[Relative pose estimation records]
* * * * *

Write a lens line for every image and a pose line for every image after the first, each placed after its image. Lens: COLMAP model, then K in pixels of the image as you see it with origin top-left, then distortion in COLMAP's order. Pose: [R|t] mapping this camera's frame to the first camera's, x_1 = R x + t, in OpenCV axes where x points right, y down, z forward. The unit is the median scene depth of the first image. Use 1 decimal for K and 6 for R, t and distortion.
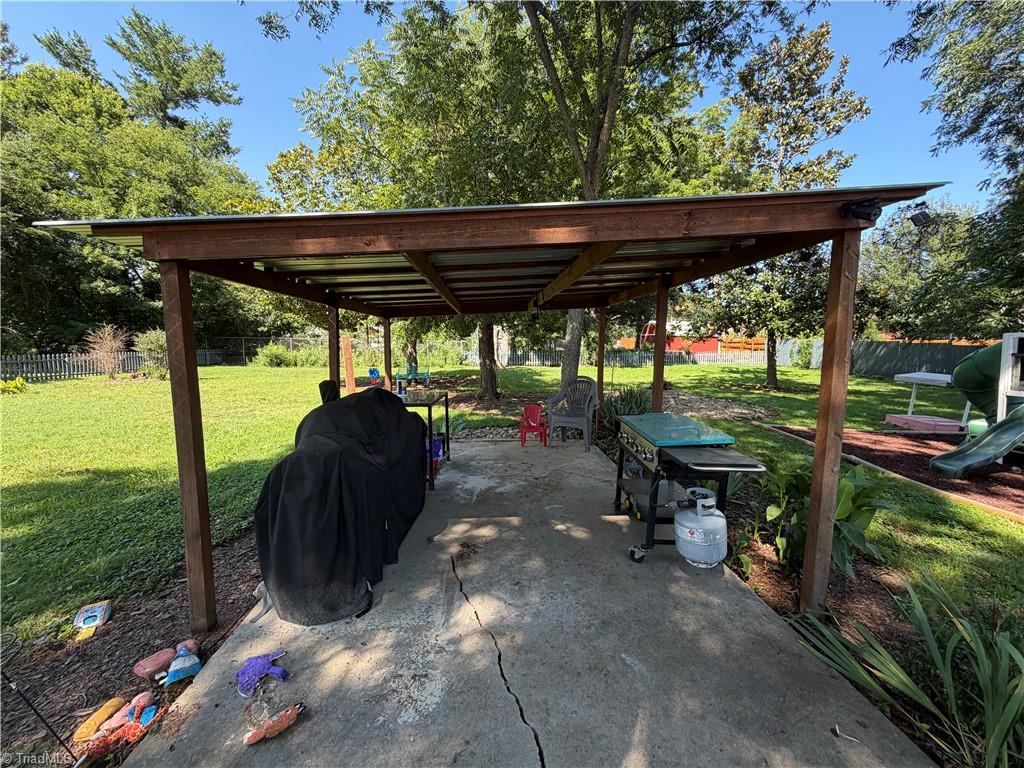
lens RADIAL K [[409.7, 0, 511.4], [0, 409.7, 386.0], [0, 0, 1]] dist [0.002261, 0.000318]
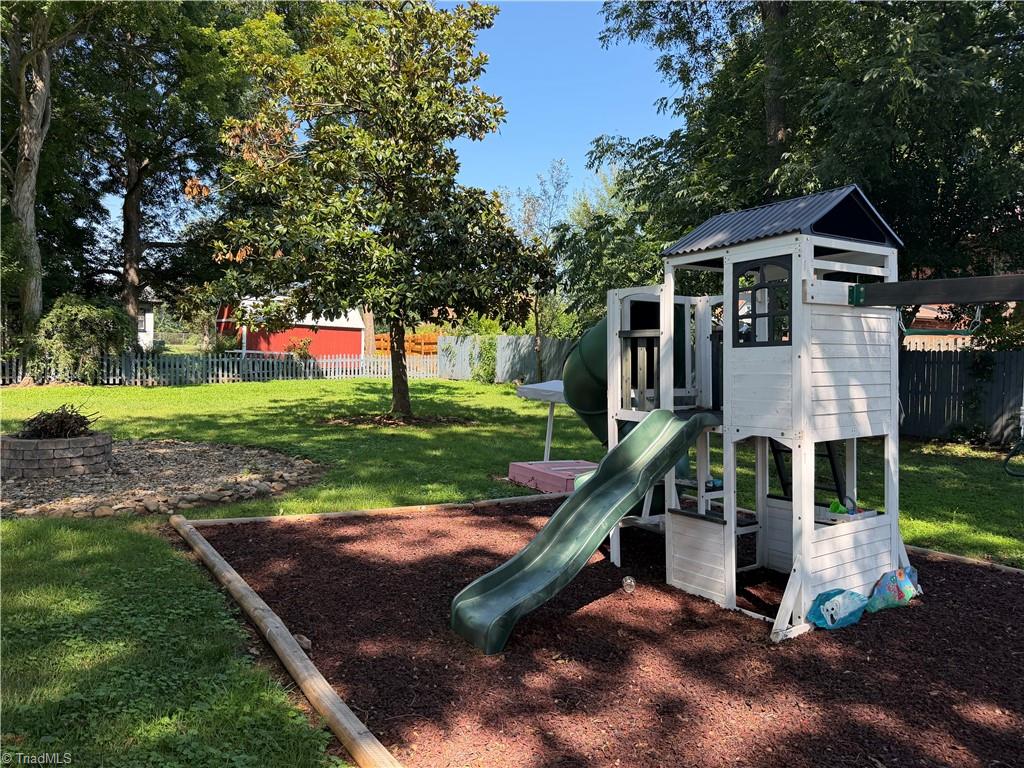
lens RADIAL K [[725.3, 0, 512.1], [0, 725.3, 382.4], [0, 0, 1]] dist [-0.000542, -0.000310]
pose [[0.839264, -0.012173, 0.543588, 0.249677], [0.042475, 0.998162, -0.043227, 0.004468], [-0.542062, 0.059368, 0.838238, 0.139396]]
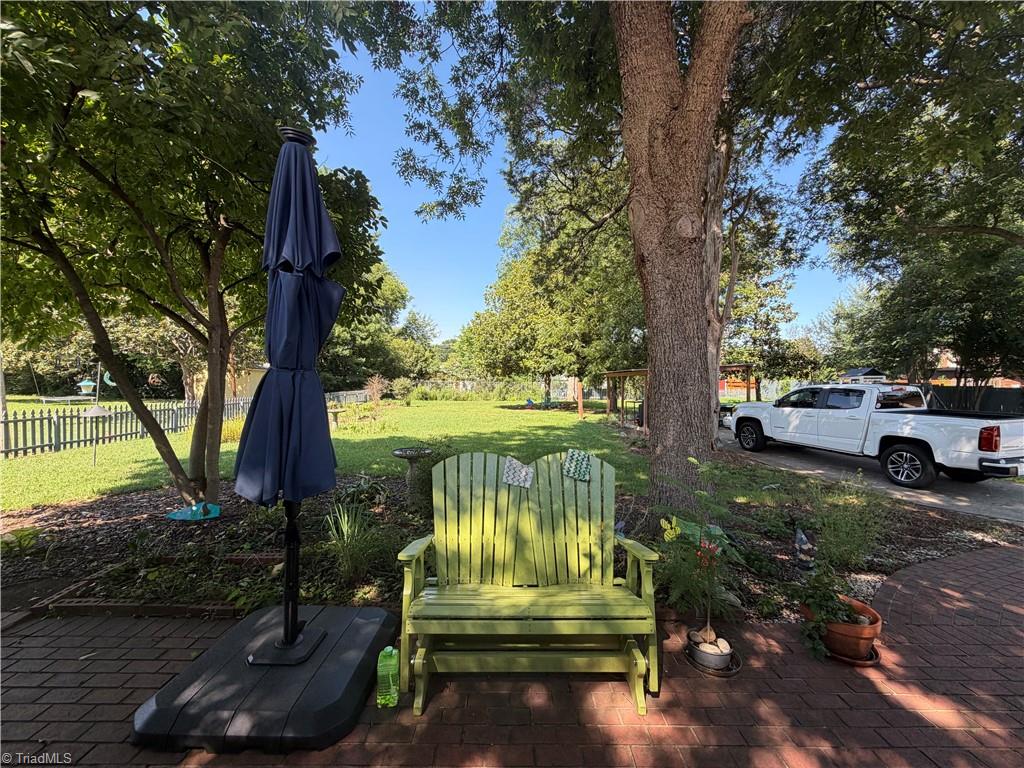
lens RADIAL K [[409.7, 0, 509.0], [0, 409.7, 383.7], [0, 0, 1]] dist [0.002261, 0.000318]
pose [[0.999668, -0.003707, -0.025479, -0.353017], [0.001054, 0.994646, -0.103337, 0.069880], [0.025725, 0.103276, 0.994320, -0.712269]]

* * * * *

Output as a JSON list of strings the lines from the start of the records through the line containing "dist [-0.000542, -0.000310]", inclusive, one string per line, skipping blank lines and leaving out the pictures.

ANSWER SPACE:
[
  "Write a lens line for every image and a pose line for every image after the first, each placed after its image. Lens: COLMAP model, then K in pixels of the image as you see it with origin top-left, then distortion in COLMAP's order. Pose: [R|t] mapping this camera's frame to the first camera's, x_1 = R x + t, in OpenCV axes where x points right, y down, z forward. The unit is the median scene depth of the first image. Use 1 decimal for K and 6 for R, t and distortion.",
  "lens RADIAL K [[409.7, 0, 511.4], [0, 409.7, 386.0], [0, 0, 1]] dist [0.002261, 0.000318]",
  "lens RADIAL K [[725.3, 0, 512.1], [0, 725.3, 382.4], [0, 0, 1]] dist [-0.000542, -0.000310]"
]